The D’Addario Foundation’s Music Education for Girls Initiative provided seven students in D’Addario’s free stringed instrument program with $2,000 each in scholarships to continue their musical training.

“These young women first started with us at the age of 10 and have achieved more than we ever imagined,” says Suzanne D’Addario Brouder, executive director of the D’Addario Foundation. “After four years and 800 hours of free music training, these students have blossomed as players and individuals, winning Academic, Citizenship, and Presidential awards.”

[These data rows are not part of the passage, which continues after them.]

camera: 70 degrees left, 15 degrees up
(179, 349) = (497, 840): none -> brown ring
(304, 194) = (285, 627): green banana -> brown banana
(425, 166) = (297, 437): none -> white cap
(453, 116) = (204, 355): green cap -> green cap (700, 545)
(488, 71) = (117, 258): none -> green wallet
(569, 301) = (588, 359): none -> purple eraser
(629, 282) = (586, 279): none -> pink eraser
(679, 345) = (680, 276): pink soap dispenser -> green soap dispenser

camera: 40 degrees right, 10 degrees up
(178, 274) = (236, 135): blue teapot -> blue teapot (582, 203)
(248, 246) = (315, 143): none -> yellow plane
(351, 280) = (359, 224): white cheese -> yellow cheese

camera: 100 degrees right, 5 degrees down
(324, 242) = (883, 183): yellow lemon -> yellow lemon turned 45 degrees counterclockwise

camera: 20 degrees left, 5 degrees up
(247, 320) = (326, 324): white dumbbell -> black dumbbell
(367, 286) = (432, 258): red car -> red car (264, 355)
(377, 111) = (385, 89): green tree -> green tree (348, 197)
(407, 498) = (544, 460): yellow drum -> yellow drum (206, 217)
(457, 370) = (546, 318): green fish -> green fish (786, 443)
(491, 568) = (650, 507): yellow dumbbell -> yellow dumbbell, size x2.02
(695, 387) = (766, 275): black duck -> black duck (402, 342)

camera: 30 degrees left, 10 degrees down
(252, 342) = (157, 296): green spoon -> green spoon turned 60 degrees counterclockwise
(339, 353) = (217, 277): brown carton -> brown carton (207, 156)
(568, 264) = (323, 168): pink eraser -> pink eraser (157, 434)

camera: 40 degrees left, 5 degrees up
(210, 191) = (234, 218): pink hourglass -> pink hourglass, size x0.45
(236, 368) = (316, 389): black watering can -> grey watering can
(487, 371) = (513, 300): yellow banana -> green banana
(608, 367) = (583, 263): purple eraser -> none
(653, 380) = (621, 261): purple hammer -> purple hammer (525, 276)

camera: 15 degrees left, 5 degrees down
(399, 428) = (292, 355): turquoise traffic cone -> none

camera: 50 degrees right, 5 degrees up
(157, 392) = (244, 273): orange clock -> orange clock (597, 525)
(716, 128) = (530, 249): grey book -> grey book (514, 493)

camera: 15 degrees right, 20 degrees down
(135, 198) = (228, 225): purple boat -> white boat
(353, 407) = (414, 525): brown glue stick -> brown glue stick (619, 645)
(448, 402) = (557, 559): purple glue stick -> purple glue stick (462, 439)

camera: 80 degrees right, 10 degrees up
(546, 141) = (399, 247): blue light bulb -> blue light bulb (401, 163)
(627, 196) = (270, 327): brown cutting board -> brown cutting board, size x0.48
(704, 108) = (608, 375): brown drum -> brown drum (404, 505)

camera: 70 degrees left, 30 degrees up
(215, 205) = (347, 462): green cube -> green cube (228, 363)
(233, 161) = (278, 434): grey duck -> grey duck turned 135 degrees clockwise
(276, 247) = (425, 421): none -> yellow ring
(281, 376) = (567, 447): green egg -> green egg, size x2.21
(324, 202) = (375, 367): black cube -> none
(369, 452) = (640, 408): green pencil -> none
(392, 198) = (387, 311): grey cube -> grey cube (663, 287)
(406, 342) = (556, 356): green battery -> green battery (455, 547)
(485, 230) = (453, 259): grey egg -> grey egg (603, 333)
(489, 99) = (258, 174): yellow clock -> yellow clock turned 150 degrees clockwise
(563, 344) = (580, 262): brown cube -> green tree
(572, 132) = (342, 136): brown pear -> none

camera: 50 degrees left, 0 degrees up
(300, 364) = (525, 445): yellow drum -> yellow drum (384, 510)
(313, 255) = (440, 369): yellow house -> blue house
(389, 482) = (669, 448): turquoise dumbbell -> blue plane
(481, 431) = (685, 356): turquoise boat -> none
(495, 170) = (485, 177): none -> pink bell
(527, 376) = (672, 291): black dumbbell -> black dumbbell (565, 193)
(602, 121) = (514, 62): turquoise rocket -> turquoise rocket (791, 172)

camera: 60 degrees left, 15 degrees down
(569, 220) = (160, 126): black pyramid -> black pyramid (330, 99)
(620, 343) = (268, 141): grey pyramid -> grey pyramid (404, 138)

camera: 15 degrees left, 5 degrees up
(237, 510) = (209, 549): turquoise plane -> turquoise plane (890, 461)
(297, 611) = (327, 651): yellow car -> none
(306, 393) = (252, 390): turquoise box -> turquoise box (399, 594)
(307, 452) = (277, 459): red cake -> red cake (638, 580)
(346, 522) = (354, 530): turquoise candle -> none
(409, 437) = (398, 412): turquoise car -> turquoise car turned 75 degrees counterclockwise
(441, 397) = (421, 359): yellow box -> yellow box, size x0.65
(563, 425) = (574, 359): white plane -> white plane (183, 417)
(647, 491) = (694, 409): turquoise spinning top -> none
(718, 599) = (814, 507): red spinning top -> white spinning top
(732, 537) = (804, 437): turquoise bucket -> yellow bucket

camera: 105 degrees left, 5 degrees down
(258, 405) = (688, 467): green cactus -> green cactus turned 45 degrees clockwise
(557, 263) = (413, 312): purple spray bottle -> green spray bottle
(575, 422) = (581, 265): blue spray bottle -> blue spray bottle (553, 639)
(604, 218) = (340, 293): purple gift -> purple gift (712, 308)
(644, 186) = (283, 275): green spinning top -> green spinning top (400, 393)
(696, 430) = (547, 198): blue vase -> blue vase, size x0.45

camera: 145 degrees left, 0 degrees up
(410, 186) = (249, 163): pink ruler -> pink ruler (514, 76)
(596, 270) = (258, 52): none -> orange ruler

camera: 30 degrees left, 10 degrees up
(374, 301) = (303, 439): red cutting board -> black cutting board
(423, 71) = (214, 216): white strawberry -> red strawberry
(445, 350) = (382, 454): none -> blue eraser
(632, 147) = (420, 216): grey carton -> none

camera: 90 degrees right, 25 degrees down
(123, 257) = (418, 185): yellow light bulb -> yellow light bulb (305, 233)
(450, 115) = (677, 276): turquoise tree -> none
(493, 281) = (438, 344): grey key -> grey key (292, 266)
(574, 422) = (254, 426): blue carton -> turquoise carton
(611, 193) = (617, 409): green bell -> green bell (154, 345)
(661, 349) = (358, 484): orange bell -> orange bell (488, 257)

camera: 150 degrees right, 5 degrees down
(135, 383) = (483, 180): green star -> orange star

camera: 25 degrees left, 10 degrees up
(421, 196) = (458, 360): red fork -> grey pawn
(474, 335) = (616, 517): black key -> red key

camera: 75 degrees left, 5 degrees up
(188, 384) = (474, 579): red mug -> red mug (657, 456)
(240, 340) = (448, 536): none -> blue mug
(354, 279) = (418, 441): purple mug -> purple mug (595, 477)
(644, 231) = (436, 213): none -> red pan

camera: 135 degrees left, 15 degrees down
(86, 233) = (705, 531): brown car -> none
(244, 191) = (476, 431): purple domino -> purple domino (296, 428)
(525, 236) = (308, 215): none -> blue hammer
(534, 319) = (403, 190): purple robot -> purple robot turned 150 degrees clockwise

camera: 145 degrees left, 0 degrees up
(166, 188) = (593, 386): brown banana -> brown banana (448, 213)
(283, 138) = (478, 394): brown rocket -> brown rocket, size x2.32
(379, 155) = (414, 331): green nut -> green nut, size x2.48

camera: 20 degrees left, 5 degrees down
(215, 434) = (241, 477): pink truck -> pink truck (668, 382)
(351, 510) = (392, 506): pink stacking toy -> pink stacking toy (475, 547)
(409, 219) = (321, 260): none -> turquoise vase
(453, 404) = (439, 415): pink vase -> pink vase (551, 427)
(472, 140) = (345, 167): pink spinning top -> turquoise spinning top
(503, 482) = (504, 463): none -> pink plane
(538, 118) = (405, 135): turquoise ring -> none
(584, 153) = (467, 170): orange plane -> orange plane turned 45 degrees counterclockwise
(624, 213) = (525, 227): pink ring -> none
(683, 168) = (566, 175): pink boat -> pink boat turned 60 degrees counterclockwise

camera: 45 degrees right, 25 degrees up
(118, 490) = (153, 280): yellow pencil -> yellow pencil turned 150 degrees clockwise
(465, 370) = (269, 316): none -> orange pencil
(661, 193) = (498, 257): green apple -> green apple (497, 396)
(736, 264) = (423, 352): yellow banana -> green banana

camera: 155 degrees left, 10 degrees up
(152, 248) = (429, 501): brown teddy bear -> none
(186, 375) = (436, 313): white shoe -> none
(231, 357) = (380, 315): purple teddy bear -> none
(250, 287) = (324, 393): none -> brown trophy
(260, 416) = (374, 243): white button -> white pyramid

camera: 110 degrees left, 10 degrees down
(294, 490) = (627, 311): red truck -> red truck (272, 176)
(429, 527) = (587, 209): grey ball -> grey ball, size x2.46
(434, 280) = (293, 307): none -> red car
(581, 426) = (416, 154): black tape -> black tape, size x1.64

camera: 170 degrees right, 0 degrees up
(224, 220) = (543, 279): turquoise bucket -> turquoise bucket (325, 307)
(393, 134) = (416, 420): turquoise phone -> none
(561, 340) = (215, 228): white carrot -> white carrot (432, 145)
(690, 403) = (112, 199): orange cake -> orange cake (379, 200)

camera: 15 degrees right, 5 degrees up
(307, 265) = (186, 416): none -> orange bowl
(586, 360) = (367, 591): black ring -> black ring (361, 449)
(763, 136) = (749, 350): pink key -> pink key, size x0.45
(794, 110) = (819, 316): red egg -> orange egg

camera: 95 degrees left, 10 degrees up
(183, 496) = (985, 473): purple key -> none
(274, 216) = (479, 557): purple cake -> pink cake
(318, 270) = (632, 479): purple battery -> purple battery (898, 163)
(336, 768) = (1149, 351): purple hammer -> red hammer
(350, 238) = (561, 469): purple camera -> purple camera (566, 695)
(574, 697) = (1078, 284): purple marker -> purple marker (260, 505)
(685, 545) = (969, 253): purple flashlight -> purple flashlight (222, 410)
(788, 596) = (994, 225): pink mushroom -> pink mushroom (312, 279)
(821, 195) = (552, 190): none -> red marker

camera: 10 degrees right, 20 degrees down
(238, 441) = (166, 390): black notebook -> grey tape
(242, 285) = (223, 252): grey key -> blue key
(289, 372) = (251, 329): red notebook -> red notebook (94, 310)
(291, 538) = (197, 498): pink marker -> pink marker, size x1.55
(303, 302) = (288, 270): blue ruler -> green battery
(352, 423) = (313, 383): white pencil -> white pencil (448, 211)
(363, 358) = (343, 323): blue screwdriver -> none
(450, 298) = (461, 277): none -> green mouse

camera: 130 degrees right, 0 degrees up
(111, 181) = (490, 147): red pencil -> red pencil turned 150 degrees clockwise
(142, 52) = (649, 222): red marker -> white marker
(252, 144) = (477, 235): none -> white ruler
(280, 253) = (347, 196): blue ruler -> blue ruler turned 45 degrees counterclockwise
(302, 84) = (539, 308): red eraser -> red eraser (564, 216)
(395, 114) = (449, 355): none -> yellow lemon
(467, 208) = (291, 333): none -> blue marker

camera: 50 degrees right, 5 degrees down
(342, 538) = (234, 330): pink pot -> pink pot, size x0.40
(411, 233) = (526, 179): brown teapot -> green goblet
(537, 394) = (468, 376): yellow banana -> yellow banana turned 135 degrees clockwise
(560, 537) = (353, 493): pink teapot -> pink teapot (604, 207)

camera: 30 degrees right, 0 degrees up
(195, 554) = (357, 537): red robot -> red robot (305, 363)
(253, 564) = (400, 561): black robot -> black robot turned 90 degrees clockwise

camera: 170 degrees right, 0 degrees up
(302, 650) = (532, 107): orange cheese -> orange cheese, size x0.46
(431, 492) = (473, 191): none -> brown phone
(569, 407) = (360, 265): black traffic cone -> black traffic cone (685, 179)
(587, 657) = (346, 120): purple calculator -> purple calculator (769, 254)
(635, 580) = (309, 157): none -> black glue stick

The Long Island Lesson Program — financed completely by the D’Addario Foundation and managed by the Harmony Program — has operated for the last four years in the Copiague School District, chosen because of its constituency of high needs families. It has not had a string program for more than 30 years. The program provides six hours a week of instrument instruction more than 30 weeks a year, including summer camp. From that silent past, a sweet sound of hope is blossoming:

“Some students want to attend Harvard and know they can get there through their music, said Kelly Flynn, lead teacher for the Long Island Lesson Program. “One of our students wants to attend Juilliard for cello and to think she would have never come to that conclusion, if not for this program so graciously funded by the D’Addario Foundation. I asked that specific student what she remembers from the first day of lessons, and she remembered picking out the cello and falling in love with it. Her parents had no idea what a cello even was.”

The Copiague students will perform together in their end of the school year recital. The free event takes place Mon. May 21 at the D’Addario and Company facilities in Farmingdale, N.Y.